### Work required:
Record by record, give the entire listing again exactly.

### Data under study:
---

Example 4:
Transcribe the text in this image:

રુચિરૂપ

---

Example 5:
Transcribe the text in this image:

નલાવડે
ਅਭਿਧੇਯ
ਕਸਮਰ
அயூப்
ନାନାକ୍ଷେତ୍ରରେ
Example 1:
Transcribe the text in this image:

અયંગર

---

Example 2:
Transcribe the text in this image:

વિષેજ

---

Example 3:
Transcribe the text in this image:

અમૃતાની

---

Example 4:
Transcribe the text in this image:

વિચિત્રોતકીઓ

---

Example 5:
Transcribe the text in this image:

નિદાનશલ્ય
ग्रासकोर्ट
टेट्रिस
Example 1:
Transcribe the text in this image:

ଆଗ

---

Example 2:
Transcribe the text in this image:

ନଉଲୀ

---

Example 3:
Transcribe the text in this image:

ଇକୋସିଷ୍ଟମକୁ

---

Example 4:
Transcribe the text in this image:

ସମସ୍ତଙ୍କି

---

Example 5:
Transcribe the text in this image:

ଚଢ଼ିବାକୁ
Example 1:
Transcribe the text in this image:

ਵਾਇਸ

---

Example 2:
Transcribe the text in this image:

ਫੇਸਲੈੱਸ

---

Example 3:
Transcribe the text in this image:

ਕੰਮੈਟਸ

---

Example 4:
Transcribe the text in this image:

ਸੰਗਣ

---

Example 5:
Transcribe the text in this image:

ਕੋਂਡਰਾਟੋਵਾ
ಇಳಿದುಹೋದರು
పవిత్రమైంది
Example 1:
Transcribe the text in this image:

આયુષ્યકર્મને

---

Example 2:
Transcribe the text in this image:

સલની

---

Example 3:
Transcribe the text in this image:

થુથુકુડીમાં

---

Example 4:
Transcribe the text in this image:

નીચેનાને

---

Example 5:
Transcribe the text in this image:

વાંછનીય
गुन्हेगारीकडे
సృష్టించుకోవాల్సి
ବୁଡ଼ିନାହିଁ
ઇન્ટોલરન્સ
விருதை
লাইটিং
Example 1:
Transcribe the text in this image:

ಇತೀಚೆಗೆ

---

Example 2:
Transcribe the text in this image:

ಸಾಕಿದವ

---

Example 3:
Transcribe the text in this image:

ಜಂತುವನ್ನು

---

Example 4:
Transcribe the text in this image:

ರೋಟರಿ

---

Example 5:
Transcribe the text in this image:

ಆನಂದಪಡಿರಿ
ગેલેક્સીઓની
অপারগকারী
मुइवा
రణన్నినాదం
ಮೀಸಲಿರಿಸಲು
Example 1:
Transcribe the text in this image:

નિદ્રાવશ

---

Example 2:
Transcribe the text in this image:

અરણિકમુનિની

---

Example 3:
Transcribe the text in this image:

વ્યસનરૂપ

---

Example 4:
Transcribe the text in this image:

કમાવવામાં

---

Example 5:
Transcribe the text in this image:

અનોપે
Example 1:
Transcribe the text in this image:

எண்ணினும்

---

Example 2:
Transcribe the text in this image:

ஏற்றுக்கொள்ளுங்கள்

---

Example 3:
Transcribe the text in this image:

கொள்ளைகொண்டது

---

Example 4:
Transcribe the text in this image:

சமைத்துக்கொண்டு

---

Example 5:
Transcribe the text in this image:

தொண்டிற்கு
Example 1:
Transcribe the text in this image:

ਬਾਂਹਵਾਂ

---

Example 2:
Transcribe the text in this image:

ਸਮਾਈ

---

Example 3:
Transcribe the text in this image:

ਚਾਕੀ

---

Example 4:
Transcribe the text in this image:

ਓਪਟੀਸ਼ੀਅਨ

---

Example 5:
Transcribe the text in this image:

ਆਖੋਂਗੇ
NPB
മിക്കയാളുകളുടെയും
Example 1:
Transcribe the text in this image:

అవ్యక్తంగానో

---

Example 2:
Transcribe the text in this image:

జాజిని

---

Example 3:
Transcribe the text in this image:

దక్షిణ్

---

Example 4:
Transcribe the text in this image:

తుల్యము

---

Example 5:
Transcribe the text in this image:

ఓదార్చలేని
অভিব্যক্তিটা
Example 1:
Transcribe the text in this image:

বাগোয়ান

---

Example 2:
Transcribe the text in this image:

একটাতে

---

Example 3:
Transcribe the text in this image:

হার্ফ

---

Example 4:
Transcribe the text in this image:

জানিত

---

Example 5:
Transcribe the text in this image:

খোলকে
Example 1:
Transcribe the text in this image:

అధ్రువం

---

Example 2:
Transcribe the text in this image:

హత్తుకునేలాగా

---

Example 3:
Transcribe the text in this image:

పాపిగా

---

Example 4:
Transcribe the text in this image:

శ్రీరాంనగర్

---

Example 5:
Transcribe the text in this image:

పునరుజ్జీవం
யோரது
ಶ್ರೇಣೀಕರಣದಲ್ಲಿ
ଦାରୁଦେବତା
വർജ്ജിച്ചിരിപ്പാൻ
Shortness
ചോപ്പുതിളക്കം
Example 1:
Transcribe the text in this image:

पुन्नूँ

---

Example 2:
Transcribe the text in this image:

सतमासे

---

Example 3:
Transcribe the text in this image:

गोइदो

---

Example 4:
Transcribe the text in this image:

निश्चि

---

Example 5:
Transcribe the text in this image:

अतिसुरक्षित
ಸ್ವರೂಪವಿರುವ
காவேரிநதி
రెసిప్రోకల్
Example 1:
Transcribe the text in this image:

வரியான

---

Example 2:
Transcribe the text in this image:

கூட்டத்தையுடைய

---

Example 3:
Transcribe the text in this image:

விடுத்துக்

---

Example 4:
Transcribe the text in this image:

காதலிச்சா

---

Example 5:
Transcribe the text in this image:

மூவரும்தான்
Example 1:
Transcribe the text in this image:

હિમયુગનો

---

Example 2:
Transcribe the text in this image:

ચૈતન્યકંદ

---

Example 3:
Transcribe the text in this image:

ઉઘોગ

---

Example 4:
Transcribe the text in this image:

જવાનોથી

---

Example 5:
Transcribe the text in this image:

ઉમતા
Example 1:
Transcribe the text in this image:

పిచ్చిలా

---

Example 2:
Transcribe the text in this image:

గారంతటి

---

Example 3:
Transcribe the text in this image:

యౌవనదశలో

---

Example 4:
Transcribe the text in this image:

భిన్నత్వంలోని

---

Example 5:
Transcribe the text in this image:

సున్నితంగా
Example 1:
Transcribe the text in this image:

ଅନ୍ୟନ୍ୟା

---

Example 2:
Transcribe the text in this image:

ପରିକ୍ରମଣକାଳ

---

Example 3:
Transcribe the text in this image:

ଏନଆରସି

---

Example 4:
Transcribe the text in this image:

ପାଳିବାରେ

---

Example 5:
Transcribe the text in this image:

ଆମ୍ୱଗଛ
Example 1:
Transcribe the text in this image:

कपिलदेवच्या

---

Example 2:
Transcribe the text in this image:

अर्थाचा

### Response area:
---

Example 4:
Transcribe the text in this image:

રુચિરૂપ

---

Example 5:
Transcribe the text in this image:

નલાવડે
ਅਭਿਧੇਯ
ਕਸਮਰ
அயூப்
ନାନାକ୍ଷେତ୍ରରେ
Example 1:
Transcribe the text in this image:

અયંગર

---

Example 2:
Transcribe the text in this image:

વિષેજ

---

Example 3:
Transcribe the text in this image:

અમૃતાની

---

Example 4:
Transcribe the text in this image:

વિચિત્રોતકીઓ

---

Example 5:
Transcribe the text in this image:

નિદાનશલ્ય
ग्रासकोर्ट
टेट्रिस
Example 1:
Transcribe the text in this image:

ଆଗ

---

Example 2:
Transcribe the text in this image:

ନଉଲୀ

---

Example 3:
Transcribe the text in this image:

ଇକୋସିଷ୍ଟମକୁ

---

Example 4:
Transcribe the text in this image:

ସମସ୍ତଙ୍କି

---

Example 5:
Transcribe the text in this image:

ଚଢ଼ିବାକୁ
Example 1:
Transcribe the text in this image:

ਵਾਇਸ

---

Example 2:
Transcribe the text in this image:

ਫੇਸਲੈੱਸ

---

Example 3:
Transcribe the text in this image:

ਕੰਮੈਟਸ

---

Example 4:
Transcribe the text in this image:

ਸੰਗਣ

---

Example 5:
Transcribe the text in this image:

ਕੋਂਡਰਾਟੋਵਾ
ಇಳಿದುಹೋದರು
పవిత్రమైంది
Example 1:
Transcribe the text in this image:

આયુષ્યકર્મને

---

Example 2:
Transcribe the text in this image:

સલની

---

Example 3:
Transcribe the text in this image:

થુથુકુડીમાં

---

Example 4:
Transcribe the text in this image:

નીચેનાને

---

Example 5:
Transcribe the text in this image:

વાંછનીય
गुन्हेगारीकडे
సృష్టించుకోవాల్సి
ବୁଡ଼ିନାହିଁ
ઇન્ટોલરન્સ
விருதை
লাইটিং
Example 1:
Transcribe the text in this image:

ಇತೀಚೆಗೆ

---

Example 2:
Transcribe the text in this image:

ಸಾಕಿದವ

---

Example 3:
Transcribe the text in this image:

ಜಂತುವನ್ನು

---

Example 4:
Transcribe the text in this image:

ರೋಟರಿ

---

Example 5:
Transcribe the text in this image:

ಆನಂದಪಡಿರಿ
ગેલેક્સીઓની
অপারগকারী
मुइवा
రణన్నినాదం
ಮೀಸಲಿರಿಸಲು
Example 1:
Transcribe the text in this image:

નિદ્રાવશ

---

Example 2:
Transcribe the text in this image:

અરણિકમુનિની

---

Example 3:
Transcribe the text in this image:

વ્યસનરૂપ

---

Example 4:
Transcribe the text in this image:

કમાવવામાં

---

Example 5:
Transcribe the text in this image:

અનોપે
Example 1:
Transcribe the text in this image:

எண்ணினும்

---

Example 2:
Transcribe the text in this image:

ஏற்றுக்கொள்ளுங்கள்

---

Example 3:
Transcribe the text in this image:

கொள்ளைகொண்டது

---

Example 4:
Transcribe the text in this image:

சமைத்துக்கொண்டு

---

Example 5:
Transcribe the text in this image:

தொண்டிற்கு
Example 1:
Transcribe the text in this image:

ਬਾਂਹਵਾਂ

---

Example 2:
Transcribe the text in this image:

ਸਮਾਈ

---

Example 3:
Transcribe the text in this image:

ਚਾਕੀ

---

Example 4:
Transcribe the text in this image:

ਓਪਟੀਸ਼ੀਅਨ

---

Example 5:
Transcribe the text in this image:

ਆਖੋਂਗੇ
NPB
മിക്കയാളുകളുടെയും
Example 1:
Transcribe the text in this image:

అవ్యక్తంగానో

---

Example 2:
Transcribe the text in this image:

జాజిని

---

Example 3:
Transcribe the text in this image:

దక్షిణ్

---

Example 4:
Transcribe the text in this image:

తుల్యము

---

Example 5:
Transcribe the text in this image:

ఓదార్చలేని
অভিব্যক্তিটা
Example 1:
Transcribe the text in this image:

বাগোয়ান

---

Example 2:
Transcribe the text in this image:

একটাতে

---

Example 3:
Transcribe the text in this image:

হার্ফ

---

Example 4:
Transcribe the text in this image:

জানিত

---

Example 5:
Transcribe the text in this image:

খোলকে
Example 1:
Transcribe the text in this image:

అధ్రువం

---

Example 2:
Transcribe the text in this image:

హత్తుకునేలాగా

---

Example 3:
Transcribe the text in this image:

పాపిగా

---

Example 4:
Transcribe the text in this image:

శ్రీరాంనగర్

---

Example 5:
Transcribe the text in this image:

పునరుజ్జీవం
யோரது
ಶ್ರೇಣೀಕರಣದಲ್ಲಿ
ଦାରୁଦେବତା
വർജ്ജിച്ചിരിപ്പാൻ
Shortness
ചോപ്പുതിളക്കം
Example 1:
Transcribe the text in this image:

पुन्नूँ

---

Example 2:
Transcribe the text in this image:

सतमासे

---

Example 3:
Transcribe the text in this image:

गोइदो

---

Example 4:
Transcribe the text in this image:

निश्चि

---

Example 5:
Transcribe the text in this image:

अतिसुरक्षित
ಸ್ವರೂಪವಿರುವ
காவேரிநதி
రెసిప్రోకల్
Example 1:
Transcribe the text in this image:

வரியான

---

Example 2:
Transcribe the text in this image:

கூட்டத்தையுடைய

---

Example 3:
Transcribe the text in this image:

விடுத்துக்

---

Example 4:
Transcribe the text in this image:

காதலிச்சா

---

Example 5:
Transcribe the text in this image:

மூவரும்தான்
Example 1:
Transcribe the text in this image:

હિમયુગનો

---

Example 2:
Transcribe the text in this image:

ચૈતન્યકંદ

---

Example 3:
Transcribe the text in this image:

ઉઘોગ

---

Example 4:
Transcribe the text in this image:

જવાનોથી

---

Example 5:
Transcribe the text in this image:

ઉમતા
Example 1:
Transcribe the text in this image:

పిచ్చిలా

---

Example 2:
Transcribe the text in this image:

గారంతటి

---

Example 3:
Transcribe the text in this image:

యౌవనదశలో

---

Example 4:
Transcribe the text in this image:

భిన్నత్వంలోని

---

Example 5:
Transcribe the text in this image:

సున్నితంగా
Example 1:
Transcribe the text in this image:

ଅନ୍ୟନ୍ୟା

---

Example 2:
Transcribe the text in this image:

ପରିକ୍ରମଣକାଳ

---

Example 3:
Transcribe the text in this image:

ଏନଆରସି

---

Example 4:
Transcribe the text in this image:

ପାଳିବାରେ

---

Example 5:
Transcribe the text in this image:

ଆମ୍ୱଗଛ
Example 1:
Transcribe the text in this image:

कपिलदेवच्या

---

Example 2:
Transcribe the text in this image:

अर्थाचा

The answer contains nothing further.